• **Your goal**: Starting at the line that contains "collection date: 1916-07-30" and stopping after the line that contains "collector number: 198", write out that stretch of the material again with "locality" switched to "site" and nothing else changed.

• **Task inputs**:
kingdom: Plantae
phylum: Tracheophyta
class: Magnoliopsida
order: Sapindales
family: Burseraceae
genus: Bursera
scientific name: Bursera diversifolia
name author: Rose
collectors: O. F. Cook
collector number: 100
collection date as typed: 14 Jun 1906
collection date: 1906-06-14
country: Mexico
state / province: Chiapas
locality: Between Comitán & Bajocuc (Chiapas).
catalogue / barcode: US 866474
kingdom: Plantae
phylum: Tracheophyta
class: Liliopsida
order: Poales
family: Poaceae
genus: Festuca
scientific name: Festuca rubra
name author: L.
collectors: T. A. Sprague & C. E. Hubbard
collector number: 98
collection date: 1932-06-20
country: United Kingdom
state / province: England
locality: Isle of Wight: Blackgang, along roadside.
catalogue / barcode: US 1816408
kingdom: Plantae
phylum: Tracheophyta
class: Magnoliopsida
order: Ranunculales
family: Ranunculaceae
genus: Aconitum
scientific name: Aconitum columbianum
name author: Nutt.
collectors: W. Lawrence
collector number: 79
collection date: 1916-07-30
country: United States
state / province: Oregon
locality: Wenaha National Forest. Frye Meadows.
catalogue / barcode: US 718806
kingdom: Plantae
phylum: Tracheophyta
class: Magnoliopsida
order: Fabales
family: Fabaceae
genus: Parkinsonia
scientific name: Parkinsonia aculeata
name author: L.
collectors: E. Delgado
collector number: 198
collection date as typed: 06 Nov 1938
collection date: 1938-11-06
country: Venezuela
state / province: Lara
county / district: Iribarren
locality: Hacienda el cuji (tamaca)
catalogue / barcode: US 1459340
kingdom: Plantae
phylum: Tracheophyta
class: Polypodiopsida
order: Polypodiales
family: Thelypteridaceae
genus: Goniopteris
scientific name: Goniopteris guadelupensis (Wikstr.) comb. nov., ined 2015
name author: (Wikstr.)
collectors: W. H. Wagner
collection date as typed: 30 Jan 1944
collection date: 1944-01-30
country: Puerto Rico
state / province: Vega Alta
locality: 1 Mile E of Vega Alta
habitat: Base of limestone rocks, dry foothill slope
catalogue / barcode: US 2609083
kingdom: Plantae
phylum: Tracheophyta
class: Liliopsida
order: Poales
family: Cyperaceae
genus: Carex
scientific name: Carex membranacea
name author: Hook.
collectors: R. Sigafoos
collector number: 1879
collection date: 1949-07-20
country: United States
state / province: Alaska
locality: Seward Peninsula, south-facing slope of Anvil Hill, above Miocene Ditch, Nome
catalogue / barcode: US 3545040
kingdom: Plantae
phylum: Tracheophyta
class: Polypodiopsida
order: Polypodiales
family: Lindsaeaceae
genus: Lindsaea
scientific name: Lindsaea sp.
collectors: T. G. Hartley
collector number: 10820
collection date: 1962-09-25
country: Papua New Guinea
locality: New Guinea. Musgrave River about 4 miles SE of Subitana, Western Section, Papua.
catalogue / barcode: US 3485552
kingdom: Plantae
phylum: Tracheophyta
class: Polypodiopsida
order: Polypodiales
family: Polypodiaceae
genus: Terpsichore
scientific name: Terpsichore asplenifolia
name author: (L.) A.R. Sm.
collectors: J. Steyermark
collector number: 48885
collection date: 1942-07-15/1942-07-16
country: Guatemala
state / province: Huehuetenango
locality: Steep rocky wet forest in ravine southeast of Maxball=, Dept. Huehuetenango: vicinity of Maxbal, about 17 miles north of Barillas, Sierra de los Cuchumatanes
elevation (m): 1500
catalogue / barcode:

• **Response to this exercise**:
collection date: 1916-07-30
country: United States
state / province: Oregon
site: Wenaha National Forest. Frye Meadows.
catalogue / barcode: US 718806
kingdom: Plantae
phylum: Tracheophyta
class: Magnoliopsida
order: Fabales
family: Fabaceae
genus: Parkinsonia
scientific name: Parkinsonia aculeata
name author: L.
collectors: E. Delgado
collector number: 198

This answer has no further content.